[Tango-L] To Dance -- or Not to Dance: That is the Question
Nina Pesochinsky
nina at earthnet.net
Sun Sep 28 23:37:23 EDT 2008
I have asked this question before - who do you dance with, folks? Do
you dance with people or with their tango abilities?
Personally, I dance with people. If I like the person, and his
technique has suddenly deteriorated for some mysterious reason, such
as a spell of some tango sorcerer in Siberia, I would certainly
attempt to remove the spell.
Tango technique is a fluid thing - it can be restored and
reconstructed. In tango, as in all dance, some days are better than
others. Some days, there is axis and other days it is on vacation
some place. Some days, the body does what it is supposed to and
other days it decides to do its own thing and no amount of arguing
can change anything. Somehow we push through those moments and dance
works out.
But a person can be destroyed by rejection. Tango trauma is a serious thing.
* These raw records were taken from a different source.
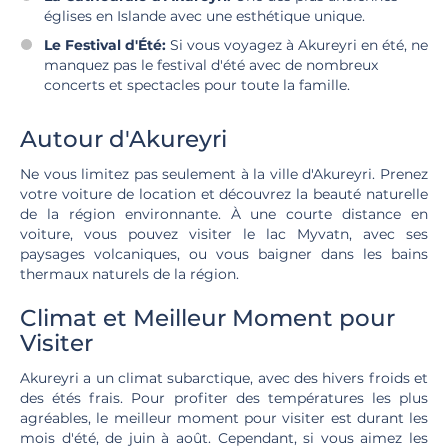
églises en Islande avec une esthétique unique.
Le Festival d'Été:
Si vous voyagez à Akureyri en été, ne
manquez pas le festival d'été avec de nombreux
concerts et spectacles pour toute la famille.
Autour d'Akureyri
Ne vous limitez pas seulement à la ville d'Akureyri. Prenez
votre voiture de location et découvrez la beauté naturelle
de la région environnante. À une courte distance en
voiture, vous pouvez visiter le lac Myvatn, avec ses
paysages volcaniques, ou vous baigner dans les bains
thermaux naturels de la région.
Climat et Meilleur Moment pour
Visiter
Akureyri a un climat subarctique, avec des hivers froids et
des étés frais. Pour profiter des températures les plus
agréables, le meilleur moment pour visiter est durant les
mois d'été, de juin à août. Cependant, si vous aimez les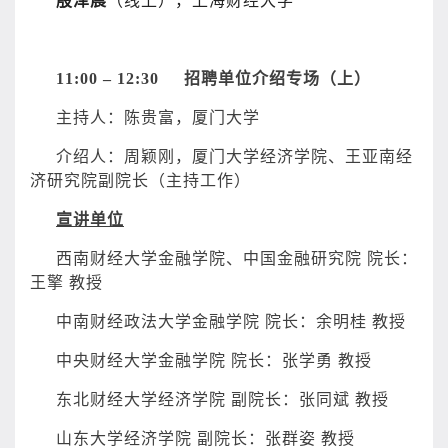
殷泽晨
（线上），上海财经大学
11:00
– 12:30 招聘单位介绍专场（上）
主持人：陈贵富，厦门大学
介绍人：周颖刚，厦门大学经济学院、王亚南经
济研究院副院长（主持工作）
宣讲单位
西南财经大学金融学院、中国金融研究院 院长：
王擎 教授
中南财经政法大学金融学院 院长：余明桂 教授
中央财经大学金融学院 院长：张学勇 教授
东北财经大学经济学院 副院长：张同斌 教授
山东大学经济学院 副院长：张群姿 教授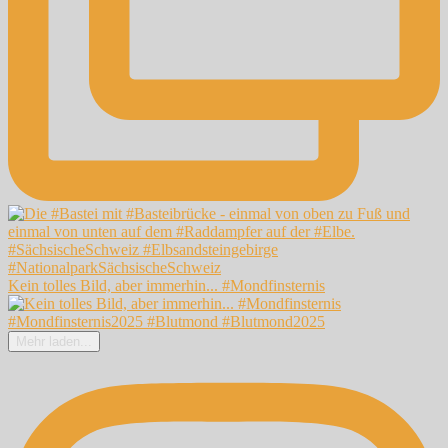
Kein tolles Bild, aber immerhin... #Mondfinsternis
Mehr laden...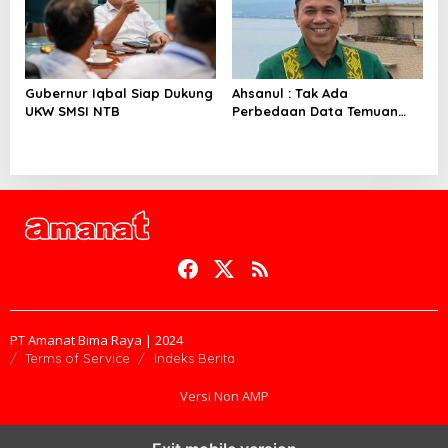
Gubernur Iqbal Siap Dukung
Ahsanul : Tak Ada
UKW SMSI NTB
Perbedaan Data Temuan
BPK
PT Amanat Bima Raya | 2024
Terms of Service
Indeks Berita
Versi Non AMP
One of the biggest problems with assumptions in all aspects of life
is attribution. We often attribute incorrectly. Michael said that
the woman's tension was from dancing with men that don't have good
technique. But maybe she had a stressful day instead. There is no
linear cause and effect in human experience or behavior.
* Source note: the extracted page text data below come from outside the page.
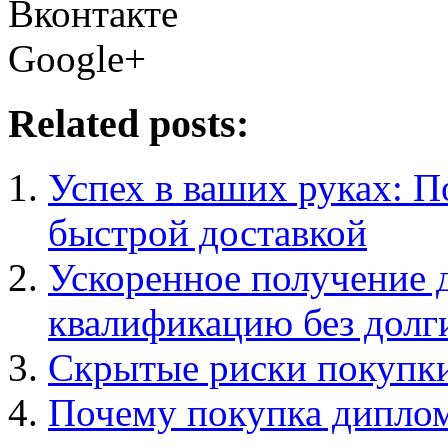
Вконтакте
Google+
Related posts:
Успех в ваших руках: П
быстрой доставкой
Ускоренное получение 
квалификацию без долг
Скрытые риски покупк
Почему покупка дипло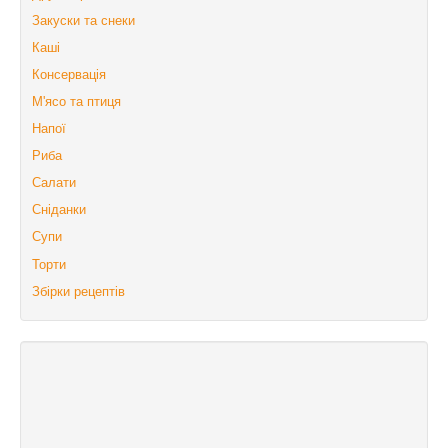
Закуски та снеки
Каші
Консервація
М'ясо та птиця
Напої
Риба
Салати
Сніданки
Супи
Торти
Збірки рецептів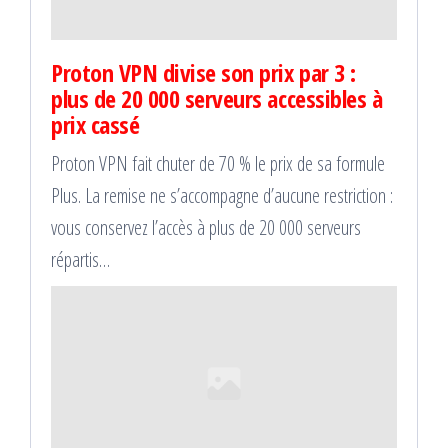
Proton VPN divise son prix par 3 :
plus de 20 000 serveurs accessibles à
prix cassé
Proton VPN fait chuter de 70 % le prix de sa formule
Plus. La remise ne s’accompagne d’aucune restriction :
vous conservez l’accès à plus de 20 000 serveurs
répartis…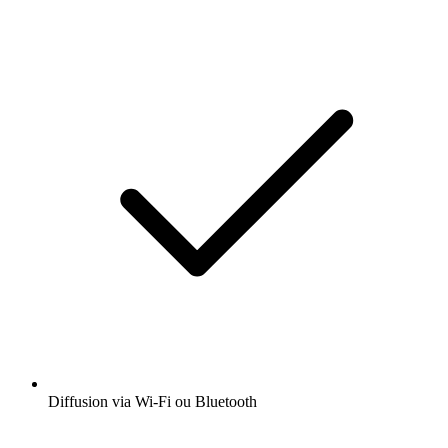
Diffusion via Wi-Fi ou Bluetooth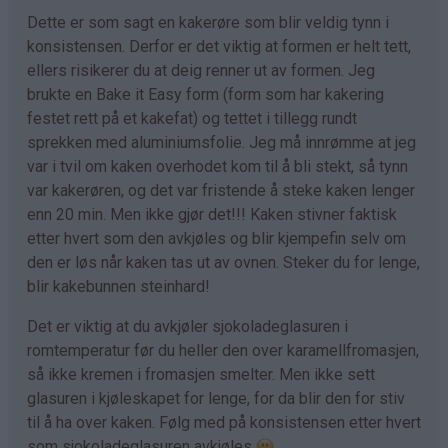
Dette er som sagt en kakerøre som blir veldig tynn i
konsistensen. Derfor er det viktig at formen er helt tett,
ellers risikerer du at deig renner ut av formen. Jeg
brukte en Bake it Easy form (form som har kakering
festet rett på et kakefat) og tettet i tillegg rundt
sprekken med aluminiumsfolie. Jeg må innrømme at jeg
var i tvil om kaken overhodet kom til å bli stekt, så tynn
var kakerøren, og det var fristende å steke kaken lenger
enn 20 min. Men ikke gjør det!!! Kaken stivner faktisk
etter hvert som den avkjøles og blir kjempefin selv om
den er løs når kaken tas ut av ovnen. Steker du for lenge,
blir kakebunnen steinhard!
Det er viktig at du avkjøler sjokoladeglasuren i
romtemperatur før du heller den over karamellfromasjen,
så ikke kremen i fromasjen smelter. Men ikke sett
glasuren i kjøleskapet for lenge, for da blir den for stiv
til å ha over kaken. Følg med på konsistensen etter hvert
som sjokoladeglasuren avkjøles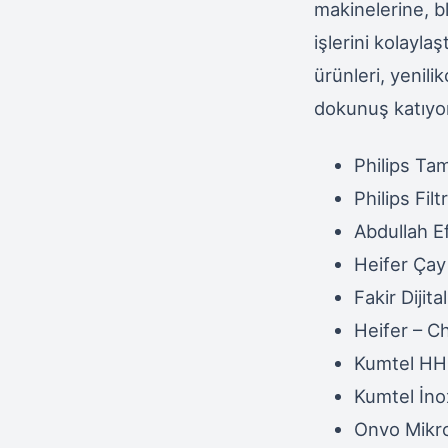
makinelerine, b
işlerini kolayla
ürünleri, yenili
dokunuş katıyo
Philips T
Philips Fi
Abdullah E
Heifer Ça
Fakir Diji
Heifer – C
Kumtel HH
Kumtel İno
Onvo Mikr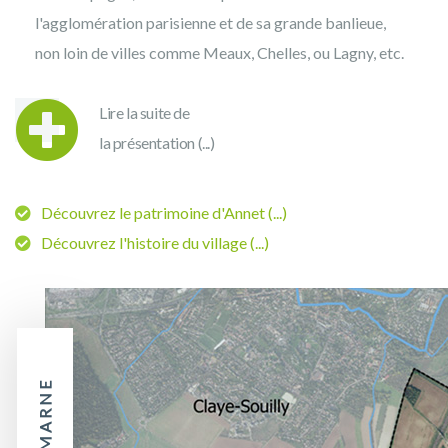
l'agglomération parisienne et de sa grande banlieue,
non loin de villes comme Meaux, Chelles, ou Lagny, etc.
Lire la suite de
la présentation (...)
Découvrez le patrimoine d'Annet (...)
Découvrez l'histoire du village (...)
Tango accepts people as they are, with all their feelings. In Buenos
Aires, that is still the beauty of the experience - you are expected
to dance your feelings, whatever they may be that day. There is
freedom in that and integrity.
All the best,
Nina
At 09:12 PM 9/28/2008, Michael wrote:
>Based on a lot of messages on this topic, about only dancing with
>good dancers and should a lead be refused, I've combined my answer
>into one message.
>
>1) I understand what Ilene wrote. I remember meeting a woman at a
>practica. She was very stiff, tight and difficult to lead because
>her muscles were frozen from men who lead with their arms, pulling
>and pushing her off her balance. I told her to relax and she danced
>much better. We used to dance a lot. Then she went back to the men
>who caused her to dance poorly because of their tight frame. She
>absorbed her tension like a sponge absorbs water. After a while her
>dancing deteriorated and I stopped dancing with her.
>
>Everybody has to answer for themselves if dancing bad tango is
>better than no tango. There is no universal right answer. Everybody
>makes the decision for themselves.
>
>2) Refusing a lead
>There are a few reasons a woman refuses a lead. When I danced in NY
>Sept 20 at Sandra Cameron, there were a few women I couldn't lead
>because they were pushing so hard outward on my left hand, they
>threw themselves off our alignment. All I can is drop her arm
>downward and keep it down no matter how hard she pushes. The other
>type is part of a dialogue. Virginia Kelly taught a great class at
>the NY Tango Festival (the one in the summer NOT the one coming up)
>called Interleading. The woman stopped the man dead in his tracks so
>she could do a figure. As long as I was relaxed and understood what
>was going on, I didn't freak out. Tango is a dialogue. When the
>woman talks, the man has to listen.
>
>
>Michael
>Resumed Spanish class for my trip to BA next year
>I'd rather be dancing Argentine Tango
>----- Original Message -----
>From: "Ilene Marder" <imhmedia at yahoo.com>
>Subject: Re: [Tango-L] Lead an invitation that can be ignored or faught
>
>
>I once asked a very good, very well known dancer why he didn't dance with
>me anymore. he said... basically..." look at who you are dancing
>with...some of them
>are not very good and they don't make you look very good. If I dance
>with you next, it makes me look bad..."
>
>
>Jack Dylan wrote:
>
>It seems that Sean will not only not dance with women who are not
>good dancers but with women who agree
>to dance with men who are not good dancers.